━━ Source material

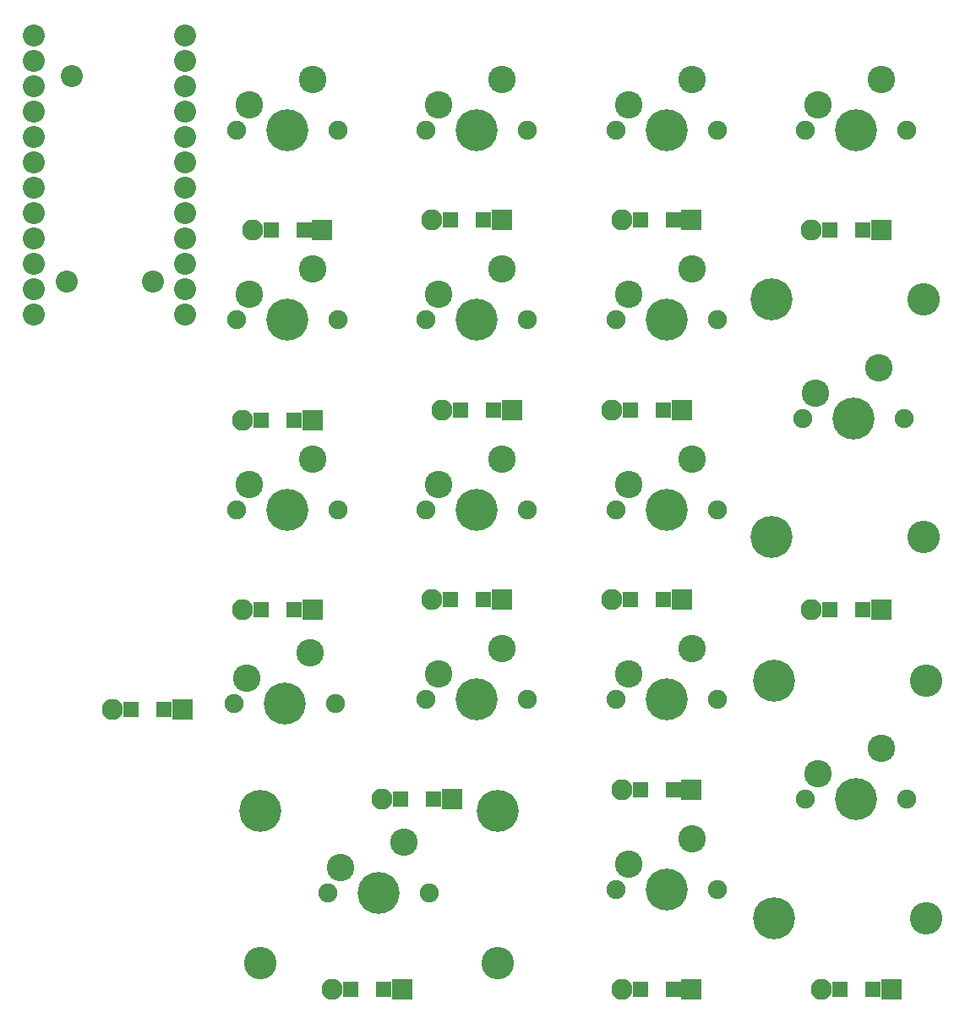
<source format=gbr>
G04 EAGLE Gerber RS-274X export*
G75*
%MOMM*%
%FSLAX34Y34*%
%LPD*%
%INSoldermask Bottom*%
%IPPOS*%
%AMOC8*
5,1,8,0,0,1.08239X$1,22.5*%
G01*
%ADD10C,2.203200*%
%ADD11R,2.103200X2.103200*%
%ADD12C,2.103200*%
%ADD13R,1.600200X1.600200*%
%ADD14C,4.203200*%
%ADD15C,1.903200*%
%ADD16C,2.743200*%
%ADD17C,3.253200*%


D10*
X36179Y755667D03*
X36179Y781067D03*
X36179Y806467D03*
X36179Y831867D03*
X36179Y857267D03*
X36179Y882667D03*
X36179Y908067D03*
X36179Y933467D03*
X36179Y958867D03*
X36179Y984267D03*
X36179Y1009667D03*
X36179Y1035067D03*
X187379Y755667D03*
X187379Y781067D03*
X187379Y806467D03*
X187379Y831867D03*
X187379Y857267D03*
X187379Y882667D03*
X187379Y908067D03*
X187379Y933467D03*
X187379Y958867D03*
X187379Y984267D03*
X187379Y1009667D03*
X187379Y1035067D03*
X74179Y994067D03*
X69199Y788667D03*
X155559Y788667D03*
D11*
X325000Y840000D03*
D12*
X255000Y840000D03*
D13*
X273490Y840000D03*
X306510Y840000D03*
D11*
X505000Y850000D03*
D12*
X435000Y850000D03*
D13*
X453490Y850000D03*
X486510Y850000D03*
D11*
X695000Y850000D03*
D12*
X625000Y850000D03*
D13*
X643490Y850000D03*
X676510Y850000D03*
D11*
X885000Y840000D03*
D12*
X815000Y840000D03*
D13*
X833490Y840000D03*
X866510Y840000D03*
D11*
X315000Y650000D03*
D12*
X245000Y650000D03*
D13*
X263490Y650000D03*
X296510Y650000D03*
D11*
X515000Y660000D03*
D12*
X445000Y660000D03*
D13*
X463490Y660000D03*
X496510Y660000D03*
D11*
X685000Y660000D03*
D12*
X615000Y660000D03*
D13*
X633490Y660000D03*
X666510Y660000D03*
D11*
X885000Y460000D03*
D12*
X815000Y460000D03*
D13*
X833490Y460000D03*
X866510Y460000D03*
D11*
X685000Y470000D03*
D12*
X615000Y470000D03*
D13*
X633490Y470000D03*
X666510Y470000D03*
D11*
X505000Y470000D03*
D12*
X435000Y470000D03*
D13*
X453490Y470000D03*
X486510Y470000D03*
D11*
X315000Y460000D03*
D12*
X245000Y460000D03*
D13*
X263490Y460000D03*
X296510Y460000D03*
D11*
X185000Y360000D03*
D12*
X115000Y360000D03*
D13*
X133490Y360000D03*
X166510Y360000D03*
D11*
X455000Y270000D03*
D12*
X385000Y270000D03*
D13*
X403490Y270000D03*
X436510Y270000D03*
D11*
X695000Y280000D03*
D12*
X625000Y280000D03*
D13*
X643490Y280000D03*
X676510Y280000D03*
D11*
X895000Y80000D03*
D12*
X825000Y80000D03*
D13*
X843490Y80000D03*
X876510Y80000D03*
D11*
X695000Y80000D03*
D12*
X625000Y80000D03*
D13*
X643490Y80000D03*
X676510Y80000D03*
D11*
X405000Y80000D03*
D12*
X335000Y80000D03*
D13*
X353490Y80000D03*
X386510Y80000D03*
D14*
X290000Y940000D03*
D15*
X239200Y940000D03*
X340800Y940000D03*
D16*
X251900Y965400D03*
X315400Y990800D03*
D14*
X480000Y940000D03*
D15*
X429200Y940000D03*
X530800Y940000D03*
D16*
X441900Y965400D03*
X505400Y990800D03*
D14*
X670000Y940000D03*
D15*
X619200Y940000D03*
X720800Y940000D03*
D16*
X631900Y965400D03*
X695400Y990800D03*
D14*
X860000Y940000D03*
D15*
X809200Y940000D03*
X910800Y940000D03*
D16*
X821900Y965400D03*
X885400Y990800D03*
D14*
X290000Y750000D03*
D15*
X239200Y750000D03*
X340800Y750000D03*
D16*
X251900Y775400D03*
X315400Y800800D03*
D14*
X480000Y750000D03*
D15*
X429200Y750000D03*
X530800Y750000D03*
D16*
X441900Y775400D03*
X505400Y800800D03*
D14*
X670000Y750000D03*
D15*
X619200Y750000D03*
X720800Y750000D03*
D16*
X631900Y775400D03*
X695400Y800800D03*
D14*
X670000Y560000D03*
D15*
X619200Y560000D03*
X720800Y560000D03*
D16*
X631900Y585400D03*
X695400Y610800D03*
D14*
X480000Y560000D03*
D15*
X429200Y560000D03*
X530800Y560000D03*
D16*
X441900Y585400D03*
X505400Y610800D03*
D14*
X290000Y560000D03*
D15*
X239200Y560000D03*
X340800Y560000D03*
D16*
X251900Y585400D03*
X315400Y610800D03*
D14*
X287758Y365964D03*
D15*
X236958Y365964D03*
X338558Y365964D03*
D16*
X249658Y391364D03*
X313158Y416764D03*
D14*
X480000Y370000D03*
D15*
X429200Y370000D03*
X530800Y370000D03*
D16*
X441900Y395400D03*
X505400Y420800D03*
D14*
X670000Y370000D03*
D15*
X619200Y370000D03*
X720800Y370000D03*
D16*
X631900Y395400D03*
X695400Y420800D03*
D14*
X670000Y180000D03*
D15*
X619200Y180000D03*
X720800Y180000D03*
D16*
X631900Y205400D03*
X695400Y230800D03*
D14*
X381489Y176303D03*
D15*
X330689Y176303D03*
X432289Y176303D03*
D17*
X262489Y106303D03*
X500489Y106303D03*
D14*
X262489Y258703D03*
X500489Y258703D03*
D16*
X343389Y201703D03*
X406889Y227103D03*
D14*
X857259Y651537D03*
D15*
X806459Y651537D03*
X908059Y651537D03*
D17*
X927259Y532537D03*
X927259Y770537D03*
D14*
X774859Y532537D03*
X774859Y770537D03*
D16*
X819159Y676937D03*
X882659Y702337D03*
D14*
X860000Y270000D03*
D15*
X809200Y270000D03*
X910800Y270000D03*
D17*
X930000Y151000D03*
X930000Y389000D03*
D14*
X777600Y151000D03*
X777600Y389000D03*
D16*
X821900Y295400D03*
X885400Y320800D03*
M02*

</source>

━━━━
━━ Source material

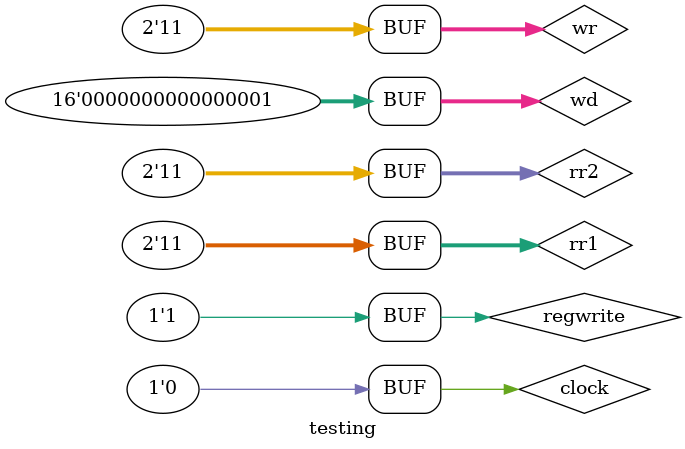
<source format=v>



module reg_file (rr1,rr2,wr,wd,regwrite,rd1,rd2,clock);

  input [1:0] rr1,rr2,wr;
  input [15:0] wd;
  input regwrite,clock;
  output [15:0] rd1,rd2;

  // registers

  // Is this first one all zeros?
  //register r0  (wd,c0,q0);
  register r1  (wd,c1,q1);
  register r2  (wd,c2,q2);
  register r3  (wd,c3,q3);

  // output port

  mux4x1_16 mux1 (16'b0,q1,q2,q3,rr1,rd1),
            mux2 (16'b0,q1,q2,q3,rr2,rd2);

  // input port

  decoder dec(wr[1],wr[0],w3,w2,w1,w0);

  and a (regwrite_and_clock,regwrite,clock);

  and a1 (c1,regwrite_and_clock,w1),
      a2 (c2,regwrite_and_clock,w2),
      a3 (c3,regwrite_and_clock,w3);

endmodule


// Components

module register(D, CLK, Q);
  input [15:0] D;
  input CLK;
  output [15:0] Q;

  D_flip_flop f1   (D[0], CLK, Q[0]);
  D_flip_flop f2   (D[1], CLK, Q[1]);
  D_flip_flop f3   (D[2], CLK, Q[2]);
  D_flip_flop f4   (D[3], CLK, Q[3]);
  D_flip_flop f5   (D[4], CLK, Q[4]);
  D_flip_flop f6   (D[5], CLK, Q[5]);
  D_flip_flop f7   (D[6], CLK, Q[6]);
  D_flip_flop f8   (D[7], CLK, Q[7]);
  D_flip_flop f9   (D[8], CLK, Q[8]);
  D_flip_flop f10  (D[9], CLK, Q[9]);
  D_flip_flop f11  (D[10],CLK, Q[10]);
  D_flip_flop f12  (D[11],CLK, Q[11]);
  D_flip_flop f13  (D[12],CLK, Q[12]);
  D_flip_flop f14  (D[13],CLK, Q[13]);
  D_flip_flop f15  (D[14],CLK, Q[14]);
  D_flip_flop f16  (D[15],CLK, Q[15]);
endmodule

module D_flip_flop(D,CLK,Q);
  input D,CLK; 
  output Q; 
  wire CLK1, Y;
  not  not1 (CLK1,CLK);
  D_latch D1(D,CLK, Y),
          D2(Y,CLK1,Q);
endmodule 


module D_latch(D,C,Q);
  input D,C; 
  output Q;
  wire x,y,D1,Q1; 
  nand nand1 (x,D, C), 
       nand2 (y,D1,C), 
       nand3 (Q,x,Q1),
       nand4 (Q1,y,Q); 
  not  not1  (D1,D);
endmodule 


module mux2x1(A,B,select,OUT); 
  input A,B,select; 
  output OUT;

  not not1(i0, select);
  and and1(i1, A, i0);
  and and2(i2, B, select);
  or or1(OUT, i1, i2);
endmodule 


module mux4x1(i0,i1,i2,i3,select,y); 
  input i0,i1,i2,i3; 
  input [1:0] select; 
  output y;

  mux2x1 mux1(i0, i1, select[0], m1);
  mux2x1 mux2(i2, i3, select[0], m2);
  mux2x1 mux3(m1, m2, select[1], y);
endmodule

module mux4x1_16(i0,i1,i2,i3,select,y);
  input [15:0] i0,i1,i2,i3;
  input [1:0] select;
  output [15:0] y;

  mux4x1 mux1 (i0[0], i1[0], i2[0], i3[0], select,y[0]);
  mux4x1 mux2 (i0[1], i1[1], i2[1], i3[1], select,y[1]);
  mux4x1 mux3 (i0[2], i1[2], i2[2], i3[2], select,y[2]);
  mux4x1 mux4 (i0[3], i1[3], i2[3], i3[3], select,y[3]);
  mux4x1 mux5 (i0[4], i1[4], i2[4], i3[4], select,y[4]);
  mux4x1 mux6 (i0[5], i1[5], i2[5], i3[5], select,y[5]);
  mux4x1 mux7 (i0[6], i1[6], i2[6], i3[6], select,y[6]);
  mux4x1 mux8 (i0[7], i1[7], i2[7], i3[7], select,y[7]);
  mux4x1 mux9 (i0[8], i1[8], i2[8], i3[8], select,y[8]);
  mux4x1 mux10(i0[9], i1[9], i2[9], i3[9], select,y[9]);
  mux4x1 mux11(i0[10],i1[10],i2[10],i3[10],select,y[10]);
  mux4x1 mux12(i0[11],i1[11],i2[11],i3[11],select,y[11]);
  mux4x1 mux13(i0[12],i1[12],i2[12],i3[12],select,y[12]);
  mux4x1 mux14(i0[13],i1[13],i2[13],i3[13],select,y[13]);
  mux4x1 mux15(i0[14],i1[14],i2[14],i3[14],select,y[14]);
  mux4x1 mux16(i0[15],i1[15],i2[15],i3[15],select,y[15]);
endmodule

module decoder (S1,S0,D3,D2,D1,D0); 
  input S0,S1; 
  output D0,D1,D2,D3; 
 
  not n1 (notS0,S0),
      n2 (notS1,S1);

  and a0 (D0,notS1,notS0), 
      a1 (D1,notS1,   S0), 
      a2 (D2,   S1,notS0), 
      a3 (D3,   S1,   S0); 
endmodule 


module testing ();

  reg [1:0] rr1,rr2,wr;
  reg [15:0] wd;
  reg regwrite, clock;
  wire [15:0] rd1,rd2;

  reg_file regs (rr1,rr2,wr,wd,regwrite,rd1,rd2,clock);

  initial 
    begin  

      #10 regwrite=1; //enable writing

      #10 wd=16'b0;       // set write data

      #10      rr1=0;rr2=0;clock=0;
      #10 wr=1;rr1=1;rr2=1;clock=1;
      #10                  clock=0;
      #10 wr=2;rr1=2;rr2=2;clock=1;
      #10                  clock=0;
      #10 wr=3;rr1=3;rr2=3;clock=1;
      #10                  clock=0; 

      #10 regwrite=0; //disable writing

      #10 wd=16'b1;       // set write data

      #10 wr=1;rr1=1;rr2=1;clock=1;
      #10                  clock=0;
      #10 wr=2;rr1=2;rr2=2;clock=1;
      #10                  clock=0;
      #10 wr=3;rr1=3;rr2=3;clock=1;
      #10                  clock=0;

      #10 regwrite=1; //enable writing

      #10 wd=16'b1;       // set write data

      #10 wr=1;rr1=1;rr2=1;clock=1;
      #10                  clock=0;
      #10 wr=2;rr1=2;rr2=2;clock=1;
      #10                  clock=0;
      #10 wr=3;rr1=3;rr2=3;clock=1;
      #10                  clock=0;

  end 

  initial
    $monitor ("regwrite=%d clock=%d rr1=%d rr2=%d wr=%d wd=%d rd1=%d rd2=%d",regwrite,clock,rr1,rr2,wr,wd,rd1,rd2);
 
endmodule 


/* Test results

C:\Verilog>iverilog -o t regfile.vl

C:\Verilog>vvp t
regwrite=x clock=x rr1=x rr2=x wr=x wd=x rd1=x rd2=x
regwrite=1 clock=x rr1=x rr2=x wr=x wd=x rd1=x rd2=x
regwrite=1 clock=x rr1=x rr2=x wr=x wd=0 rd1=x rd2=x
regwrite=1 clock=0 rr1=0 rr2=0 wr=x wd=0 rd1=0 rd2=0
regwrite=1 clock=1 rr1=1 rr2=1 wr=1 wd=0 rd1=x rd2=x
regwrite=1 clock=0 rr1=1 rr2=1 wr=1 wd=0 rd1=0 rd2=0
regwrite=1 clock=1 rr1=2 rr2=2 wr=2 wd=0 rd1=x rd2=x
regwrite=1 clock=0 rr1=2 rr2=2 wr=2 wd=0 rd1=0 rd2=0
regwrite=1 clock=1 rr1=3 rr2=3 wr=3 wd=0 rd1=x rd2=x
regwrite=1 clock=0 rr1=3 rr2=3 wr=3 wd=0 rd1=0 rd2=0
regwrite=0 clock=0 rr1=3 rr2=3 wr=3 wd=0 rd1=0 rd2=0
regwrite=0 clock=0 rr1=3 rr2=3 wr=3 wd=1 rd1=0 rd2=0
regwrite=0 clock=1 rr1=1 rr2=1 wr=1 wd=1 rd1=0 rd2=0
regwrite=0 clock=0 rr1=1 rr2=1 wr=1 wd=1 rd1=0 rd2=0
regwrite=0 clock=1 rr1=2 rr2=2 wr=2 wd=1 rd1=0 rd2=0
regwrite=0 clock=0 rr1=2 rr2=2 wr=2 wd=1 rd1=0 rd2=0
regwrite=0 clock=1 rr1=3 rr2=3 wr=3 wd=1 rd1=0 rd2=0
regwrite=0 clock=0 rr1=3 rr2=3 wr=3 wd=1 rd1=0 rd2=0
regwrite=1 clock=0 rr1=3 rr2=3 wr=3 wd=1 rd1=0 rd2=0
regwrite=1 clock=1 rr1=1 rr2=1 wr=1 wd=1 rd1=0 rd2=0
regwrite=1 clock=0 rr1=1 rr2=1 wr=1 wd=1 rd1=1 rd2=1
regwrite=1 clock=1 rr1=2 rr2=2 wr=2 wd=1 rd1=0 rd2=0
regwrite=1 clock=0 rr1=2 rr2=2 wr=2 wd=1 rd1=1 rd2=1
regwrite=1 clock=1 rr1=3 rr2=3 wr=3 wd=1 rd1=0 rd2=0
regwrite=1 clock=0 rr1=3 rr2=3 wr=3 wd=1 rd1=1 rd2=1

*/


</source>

━━━━
━━ Source material

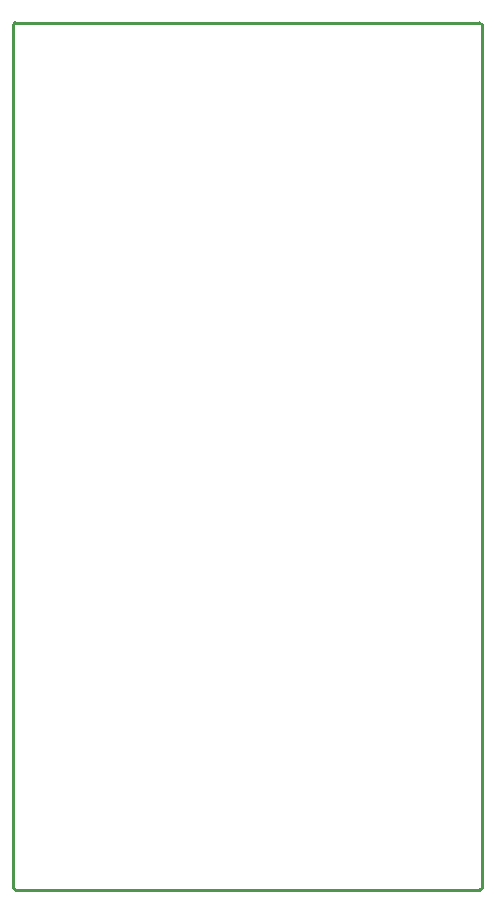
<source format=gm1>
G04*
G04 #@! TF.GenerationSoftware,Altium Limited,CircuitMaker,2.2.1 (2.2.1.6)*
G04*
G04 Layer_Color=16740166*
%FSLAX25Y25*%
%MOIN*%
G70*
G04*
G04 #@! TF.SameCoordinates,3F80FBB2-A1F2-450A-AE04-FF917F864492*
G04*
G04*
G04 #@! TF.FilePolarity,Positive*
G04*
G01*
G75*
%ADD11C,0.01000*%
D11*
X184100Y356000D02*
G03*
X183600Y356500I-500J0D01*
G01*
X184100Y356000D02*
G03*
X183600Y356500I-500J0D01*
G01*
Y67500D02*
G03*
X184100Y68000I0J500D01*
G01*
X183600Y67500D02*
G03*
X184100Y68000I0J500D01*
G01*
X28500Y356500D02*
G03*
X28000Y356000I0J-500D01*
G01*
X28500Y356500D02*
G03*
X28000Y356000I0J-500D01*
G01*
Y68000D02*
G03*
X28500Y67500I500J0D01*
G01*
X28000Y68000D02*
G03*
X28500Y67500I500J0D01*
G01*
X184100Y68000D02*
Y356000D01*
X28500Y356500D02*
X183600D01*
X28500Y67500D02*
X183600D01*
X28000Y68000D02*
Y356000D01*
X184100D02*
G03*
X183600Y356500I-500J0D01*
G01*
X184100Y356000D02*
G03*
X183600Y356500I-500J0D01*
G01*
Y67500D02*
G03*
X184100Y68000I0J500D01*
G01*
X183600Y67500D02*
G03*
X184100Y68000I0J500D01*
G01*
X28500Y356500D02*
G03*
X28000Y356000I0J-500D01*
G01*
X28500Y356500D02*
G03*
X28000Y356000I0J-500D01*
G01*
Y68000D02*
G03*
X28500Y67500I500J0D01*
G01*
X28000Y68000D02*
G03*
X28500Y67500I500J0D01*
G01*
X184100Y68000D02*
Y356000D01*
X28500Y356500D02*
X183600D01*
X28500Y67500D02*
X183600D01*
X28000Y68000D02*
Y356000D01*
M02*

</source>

━━━━

▶ **Directions for this task**: Counting only lines that hold "format", state how many appear in the records, and give nothing but the number.

▶ **Response**: 3